On paper, it’s no contest. How, then, to explain the packed house at the Theatre Royal Brighton? No doubt there’s residual devotion to the film, the curiosity value of seeing it (and maybe Marsh) in the flesh and the reassurance of a known commodity. But isn’t it because the basic lusty premise grips, inviting us to contemplate just how horribly wrong things can go when we stray from nominal domestic bliss to spice things up?

Ingram utilises a script by original screenwriter James Dearden that alters the film’s blood-bath ending, reverting to an initial idea to shift sympathy towards the demonic, self-destructive femme fatale. It’s not much of an improvement, and, on stage, several of the film’s more memorable moments get lost or lose impact.

Kym Marsh as foxy publishing editor Alex Forrester in Fatal Attraction at the Theatre Royal Brighton - ©Tristram Kenton
Kym Marsh as foxy publishing editor Alex Forrester in Fatal Attraction at the Theatre Royal Brighton - ©Tristram Kenton

There’s no unbridled carry-on amid kitchen-sink crockery, for instance, though Farnworth is a bit of a dish, and - pawing each other, kissing, partially disrobing and tumbling into bed – the pair catch the way flirty composure yields to mad abandon. Marsh flips nicely from discomfiting protestations of devotion to unhinged fury.

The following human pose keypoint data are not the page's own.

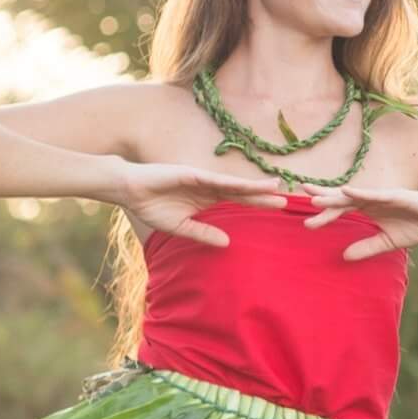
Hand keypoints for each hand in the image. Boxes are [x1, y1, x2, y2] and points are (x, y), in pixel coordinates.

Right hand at [113, 162, 283, 247]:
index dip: (259, 204)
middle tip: (288, 200)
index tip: (279, 208)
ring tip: (276, 188)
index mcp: (208, 199)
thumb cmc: (152, 207)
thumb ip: (204, 233)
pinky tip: (247, 185)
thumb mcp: (182, 227)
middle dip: (264, 196)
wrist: (130, 191)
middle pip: (243, 193)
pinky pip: (216, 180)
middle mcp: (210, 187)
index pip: (240, 202)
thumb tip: (228, 244)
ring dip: (255, 186)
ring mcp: (202, 180)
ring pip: (234, 184)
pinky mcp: (191, 174)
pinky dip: (232, 183)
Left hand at [300, 182, 417, 259]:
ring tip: (313, 196)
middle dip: (320, 199)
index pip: (340, 210)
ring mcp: (382, 195)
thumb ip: (366, 247)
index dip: (323, 214)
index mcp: (368, 208)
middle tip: (296, 198)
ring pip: (352, 194)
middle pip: (340, 198)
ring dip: (333, 195)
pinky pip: (374, 193)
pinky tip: (345, 190)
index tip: (304, 220)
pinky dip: (359, 192)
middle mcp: (371, 198)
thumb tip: (343, 257)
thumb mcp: (388, 242)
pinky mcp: (395, 195)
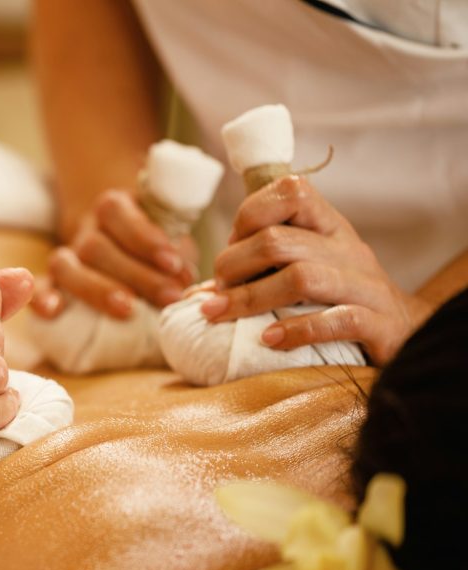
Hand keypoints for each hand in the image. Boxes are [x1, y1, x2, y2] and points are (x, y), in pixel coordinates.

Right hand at [31, 189, 196, 318]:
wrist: (119, 242)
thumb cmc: (154, 246)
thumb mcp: (169, 236)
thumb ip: (177, 255)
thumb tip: (191, 287)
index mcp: (113, 207)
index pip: (117, 212)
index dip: (144, 237)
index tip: (174, 263)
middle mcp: (85, 230)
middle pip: (95, 246)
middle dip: (135, 273)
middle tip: (168, 295)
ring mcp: (67, 256)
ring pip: (65, 265)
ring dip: (97, 289)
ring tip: (128, 309)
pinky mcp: (54, 282)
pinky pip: (41, 286)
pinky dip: (42, 297)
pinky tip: (54, 311)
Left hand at [201, 175, 431, 363]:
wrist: (411, 332)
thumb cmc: (340, 299)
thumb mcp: (307, 270)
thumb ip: (260, 272)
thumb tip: (195, 296)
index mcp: (329, 227)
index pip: (289, 192)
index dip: (248, 217)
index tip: (231, 249)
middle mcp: (348, 249)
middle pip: (279, 242)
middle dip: (234, 266)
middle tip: (217, 294)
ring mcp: (366, 286)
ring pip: (303, 278)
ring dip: (252, 298)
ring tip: (223, 315)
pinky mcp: (380, 323)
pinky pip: (337, 321)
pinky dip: (297, 330)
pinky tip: (269, 339)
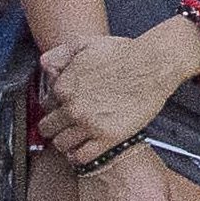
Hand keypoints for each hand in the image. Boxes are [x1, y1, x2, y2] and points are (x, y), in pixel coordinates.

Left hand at [37, 23, 187, 159]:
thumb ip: (60, 54)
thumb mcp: (86, 43)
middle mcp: (73, 107)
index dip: (55, 106)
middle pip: (48, 127)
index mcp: (64, 86)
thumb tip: (46, 67)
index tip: (63, 108)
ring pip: (61, 144)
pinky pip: (81, 157)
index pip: (45, 105)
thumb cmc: (125, 53)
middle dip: (55, 126)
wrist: (153, 64)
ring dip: (65, 142)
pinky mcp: (108, 137)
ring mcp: (89, 124)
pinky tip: (84, 149)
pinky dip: (79, 156)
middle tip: (65, 126)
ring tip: (74, 139)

The famous horror flick-esque sequence in the film, cutting between Dan’s daughter running towards the rabbit hutch in their new country pile and the grim revelation in a saucepan – which brought the phrase “bunny boiler” into the lexicon – is rendered in remarkably prosaic style, all over in a flash. Much of the dialogue is pretty flat and the characterisation thin – the duo lack a detailed psychological hinterland.

But nit-picking like this only gets you so far: the piece does, all the same, grapple boldly with unstable relations between the sexes. Dan is shifty and grasping, yet tries to do the decent thing at points. Is he unfairly punished? Alex is at once pathologically inclined and evidently a victim as well. What are the rules? How do you negotiate them? Those questions bubbled away in the ever-more feminist 1980s. In the age of Tinder, with conventional relationship aspirations lying cheek by jowl with a digital realm of abundant, often anonymised, sexual prospects and questions of consent possibly more vexed than ever, this production – for all its flaws – is bound to appeal to many. Inferior to the film, the allure of Fatal Attraction on stage is a weak one, and yet it beckons all the same.